**Problem requirements:**
Answer these questions from the passage about the museum's choice of director:
1. Which exhibit organized by Betty Turnbull does the passage name, and in what year was it held?
2. How old was Byrnes when he came to Newport Harbor in June 1973?
3. What position did the Los Angeles County Museum hire Byrnes for in 1946?

**Extract to read:**

The job was not going to go to acting director Betty Turnbull, a longtime museum volunteer who had organized several ambitious and well-received exhibits, including “The Art of the Indian Southwest” (1971). Despite her demonstrated devotion to a museum founded by a hard-working group of 13 women, the board (which had just elected its first male president, Jerry Hayes) never seriously considered her for the top job.
“Betty was a nifty curator,” says longtime board member David Steinmetz, who served twice as its president during the ‘70s. “But we needed someone with a broader background to push the museum forward.”
That someone was James Bernard Byrnes, director of the New Orleans Museum of Art. When he came to Newport Harbor in June 1973, Byrnes was 56. He had begun his career in 1946, when the Los Angeles County Museum hired him to be its first curator of modern and contemporary art. After a stint at the Colorado Springs Art Center, Byrnes became associate director, and later director, of the North Carolina Museum of Art.
“I was a kind of dinosaur from an earlier period,” he now says wryly.
“We were a very, very avant-garde place,” recalls Phyllis Lutjeans, former gallery administrator at the museum. “We had been doing such wild stuff before--’Appearing/Disappearing Image/Object’ (in 1969), ‘San Francisco Performance’ (in 1972). Jim was a nice man, a bright man, but his heart belonged to Abstract Expressionism and the art of the late ‘40s and ‘50s. . . . He was a duck out of water.”

**Data supplied:**
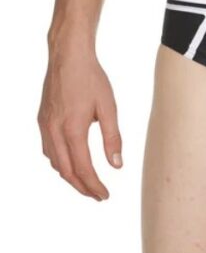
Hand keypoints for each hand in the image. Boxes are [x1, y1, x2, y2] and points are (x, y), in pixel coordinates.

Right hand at [38, 46, 121, 200]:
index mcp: (72, 130)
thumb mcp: (108, 107)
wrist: (68, 56)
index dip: (94, 186)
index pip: (83, 169)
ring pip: (54, 162)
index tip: (105, 196)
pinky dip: (60, 161)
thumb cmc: (92, 79)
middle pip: (66, 171)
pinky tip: (71, 160)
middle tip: (97, 195)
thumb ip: (112, 138)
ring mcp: (45, 126)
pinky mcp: (42, 119)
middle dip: (82, 187)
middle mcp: (54, 131)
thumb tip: (117, 166)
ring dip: (70, 176)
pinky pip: (49, 149)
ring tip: (87, 181)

**Result of this task:**
1. "The Art of the Indian Southwest," in 1971.
2. 56.
3. Its first curator of modern and contemporary art.